= DESCRIPTION OF THE TASK =
Reproduce the records below in full and exactly, without their images.

= DATASET RECORDS =
◇ ◇ ◇ ◇ ◇
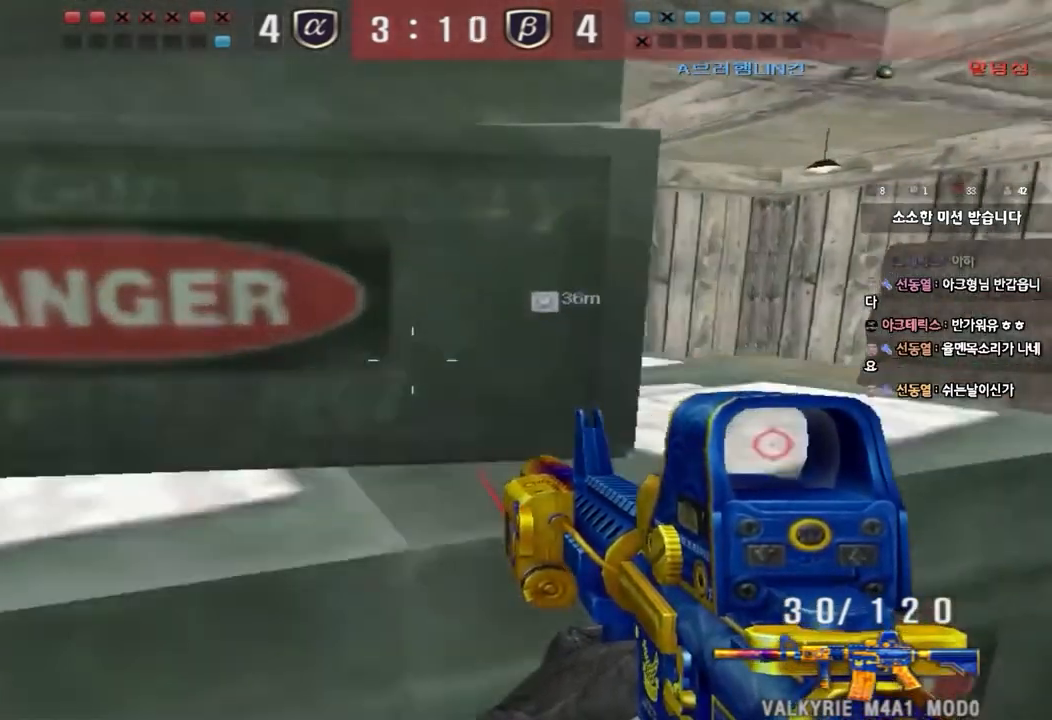
{"keys": ["ctrl"]}
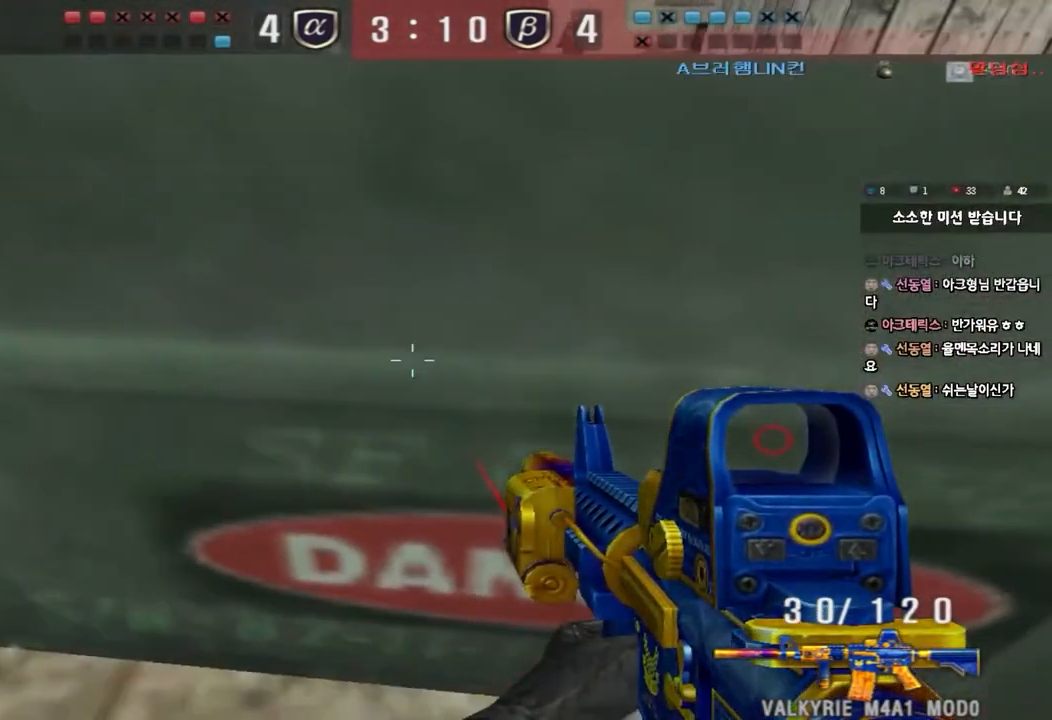
{"keys": ["w"]}
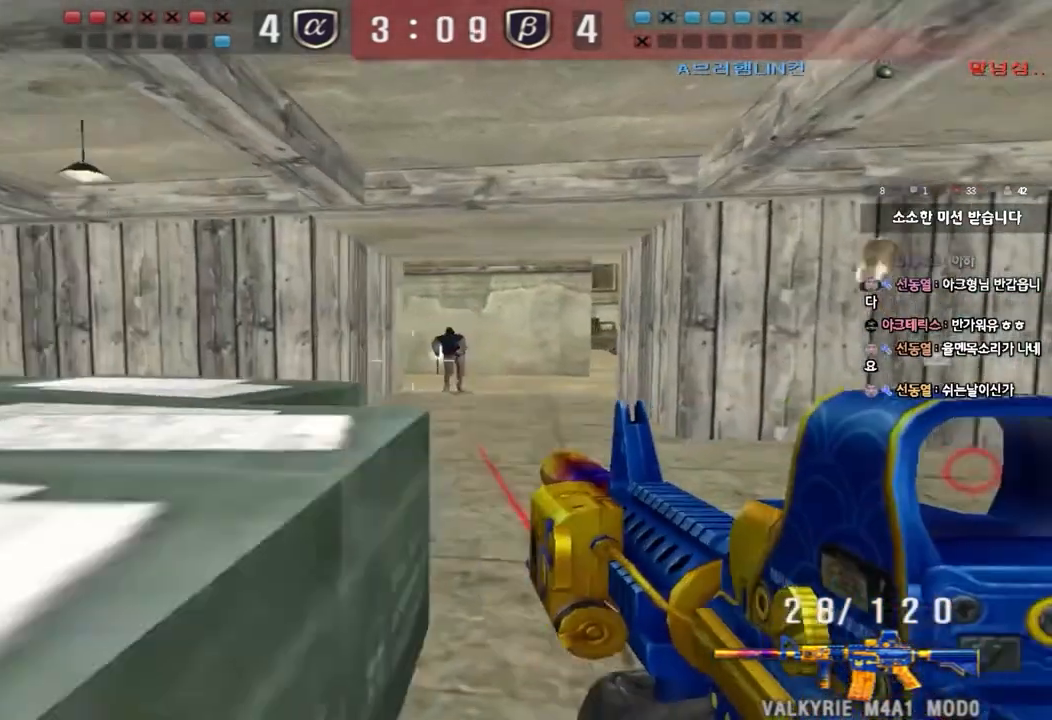
{"keys": ["ctrl"], "events": [[17, "space", "down"], [17, "w", "up"], [67, "ctrl", "down"], [150, "space", "up"]]}
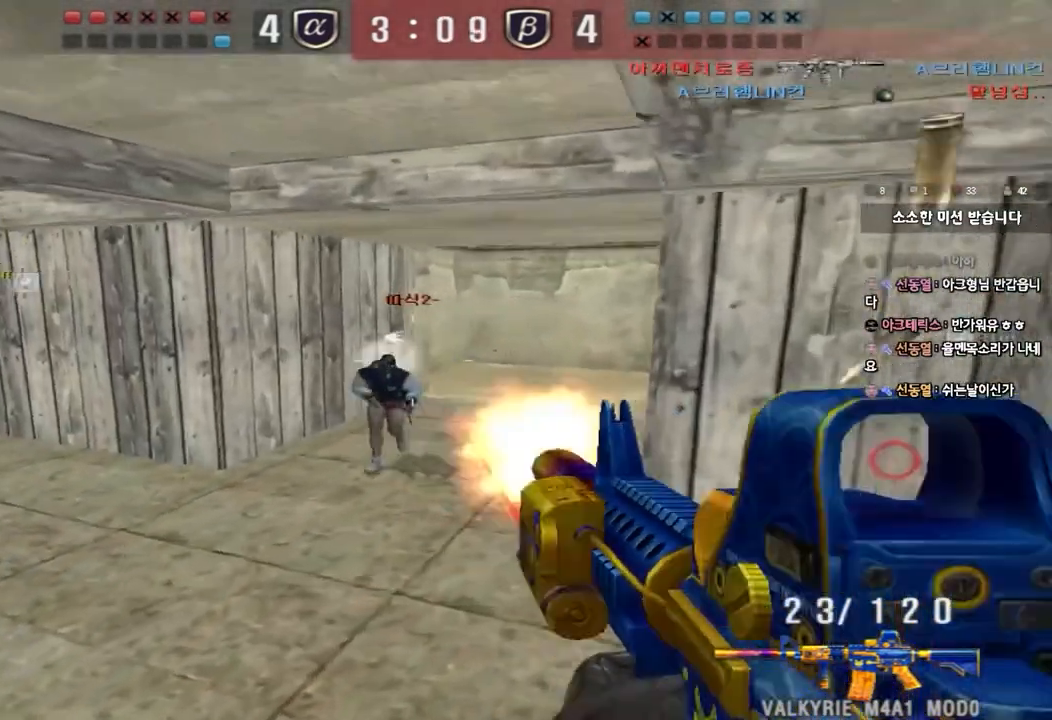
{"keys": ["a", "ctrl", "s"], "events": [[100, "ctrl", "up"], [133, "d", "down"], [133, "w", "down"], [267, "ctrl", "down"], [267, "d", "up"], [283, "w", "up"], [300, "space", "down"], [367, "a", "down"], [367, "s", "down"], [400, "ctrl", "up"], [400, "space", "up"], [467, "ctrl", "down"]]}
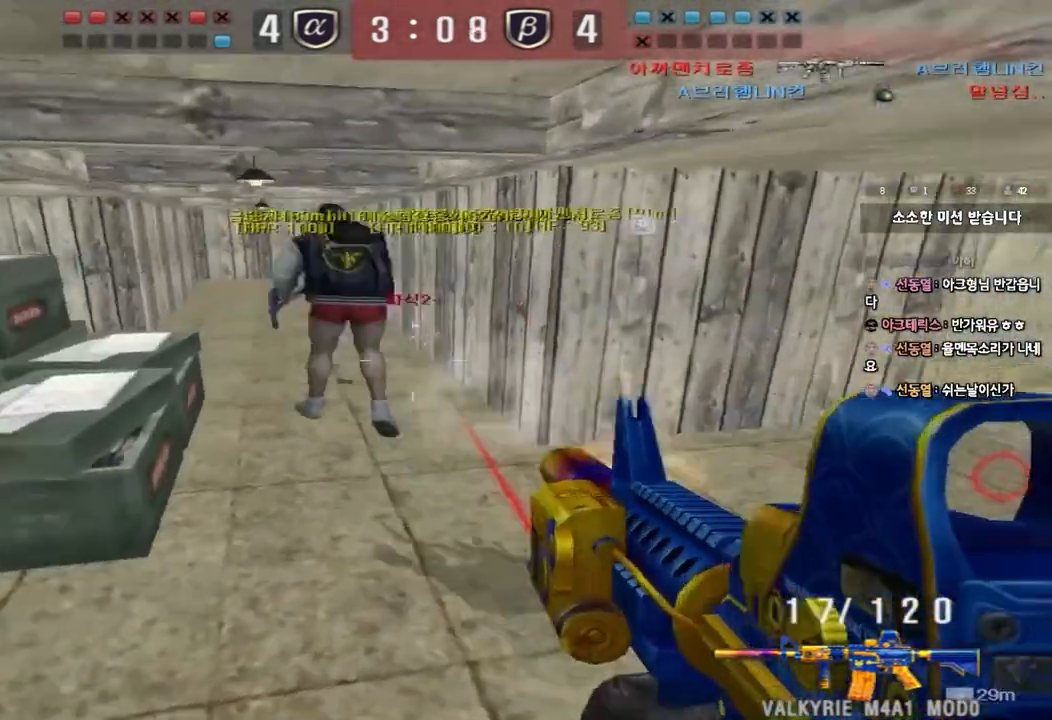
{"keys": ["d", "s"], "events": [[83, "a", "up"], [83, "d", "down"], [100, "ctrl", "up"], [167, "s", "up"], [300, "s", "down"]]}
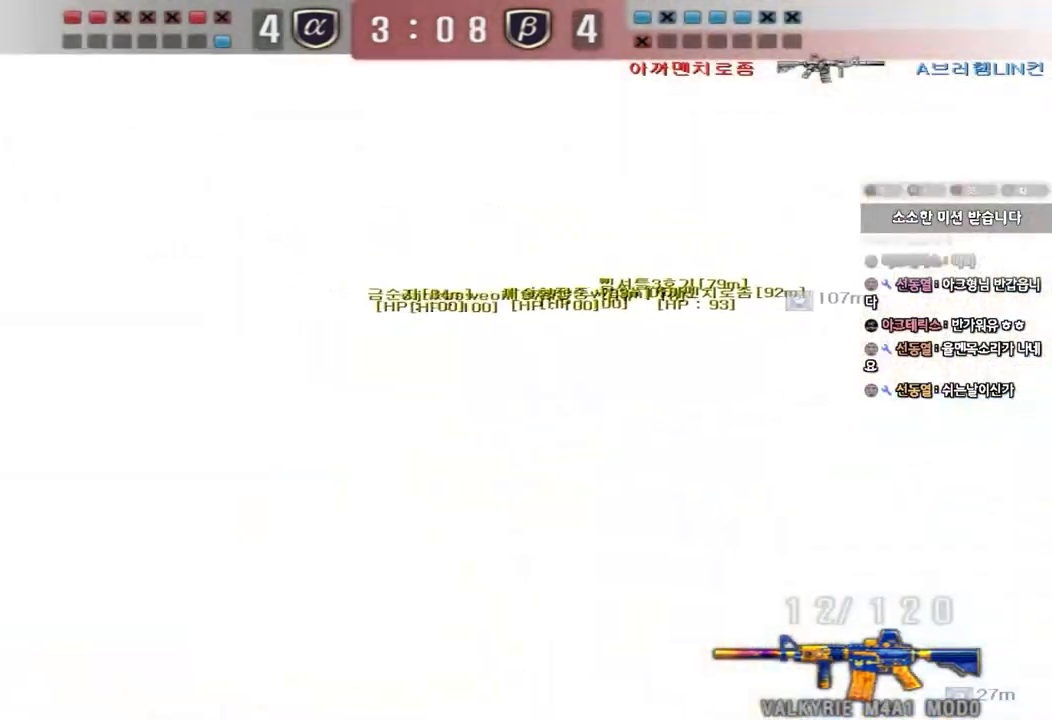
{"keys": ["ctrl", "space"], "events": [[17, "d", "up"], [17, "s", "up"], [83, "a", "down"], [150, "w", "down"], [383, "ctrl", "down"], [383, "w", "up"], [417, "a", "up"], [433, "space", "down"]]}
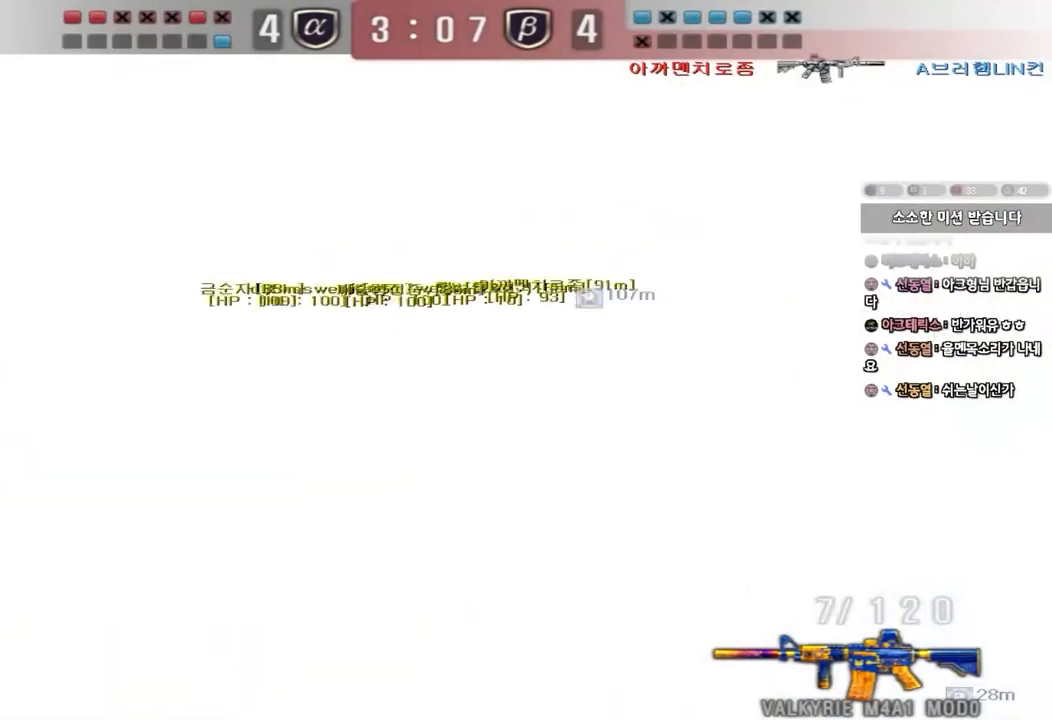
{"keys": ["a", "w"], "events": [[17, "a", "down"], [17, "s", "down"], [17, "space", "up"], [33, "ctrl", "up"], [83, "ctrl", "down"], [233, "a", "up"], [233, "ctrl", "up"], [250, "s", "up"], [367, "a", "down"], [417, "w", "down"]]}
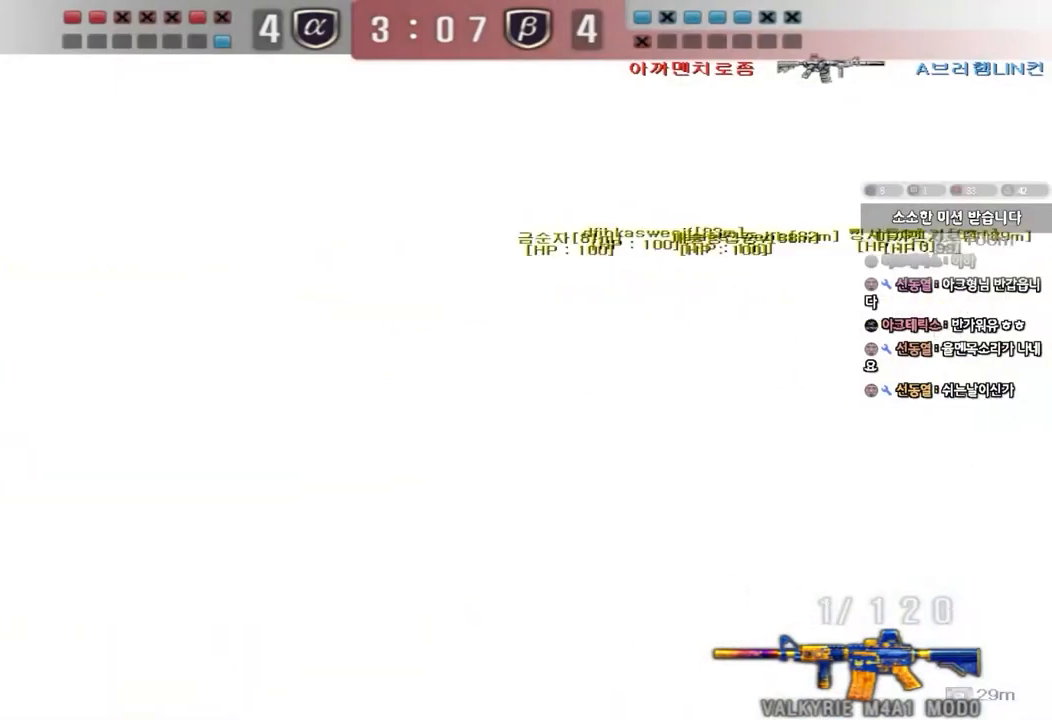
{"keys": ["a", "s"], "events": [[200, "ctrl", "down"], [200, "space", "down"], [200, "w", "up"], [217, "a", "up"], [350, "space", "up"], [467, "a", "down"], [467, "s", "down"], [500, "ctrl", "up"]]}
◇ ◇ ◇ ◇ ◇
= TASK OUTPUT =
{"keys": ["ctrl"]}
{"keys": ["w"]}
{"keys": ["ctrl"], "events": [[17, "space", "down"], [17, "w", "up"], [67, "ctrl", "down"], [150, "space", "up"]]}
{"keys": ["a", "ctrl", "s"], "events": [[100, "ctrl", "up"], [133, "d", "down"], [133, "w", "down"], [267, "ctrl", "down"], [267, "d", "up"], [283, "w", "up"], [300, "space", "down"], [367, "a", "down"], [367, "s", "down"], [400, "ctrl", "up"], [400, "space", "up"], [467, "ctrl", "down"]]}
{"keys": ["d", "s"], "events": [[83, "a", "up"], [83, "d", "down"], [100, "ctrl", "up"], [167, "s", "up"], [300, "s", "down"]]}
{"keys": ["ctrl", "space"], "events": [[17, "d", "up"], [17, "s", "up"], [83, "a", "down"], [150, "w", "down"], [383, "ctrl", "down"], [383, "w", "up"], [417, "a", "up"], [433, "space", "down"]]}
{"keys": ["a", "w"], "events": [[17, "a", "down"], [17, "s", "down"], [17, "space", "up"], [33, "ctrl", "up"], [83, "ctrl", "down"], [233, "a", "up"], [233, "ctrl", "up"], [250, "s", "up"], [367, "a", "down"], [417, "w", "down"]]}
{"keys": ["a", "s"], "events": [[200, "ctrl", "down"], [200, "space", "down"], [200, "w", "up"], [217, "a", "up"], [350, "space", "up"], [467, "a", "down"], [467, "s", "down"], [500, "ctrl", "up"]]}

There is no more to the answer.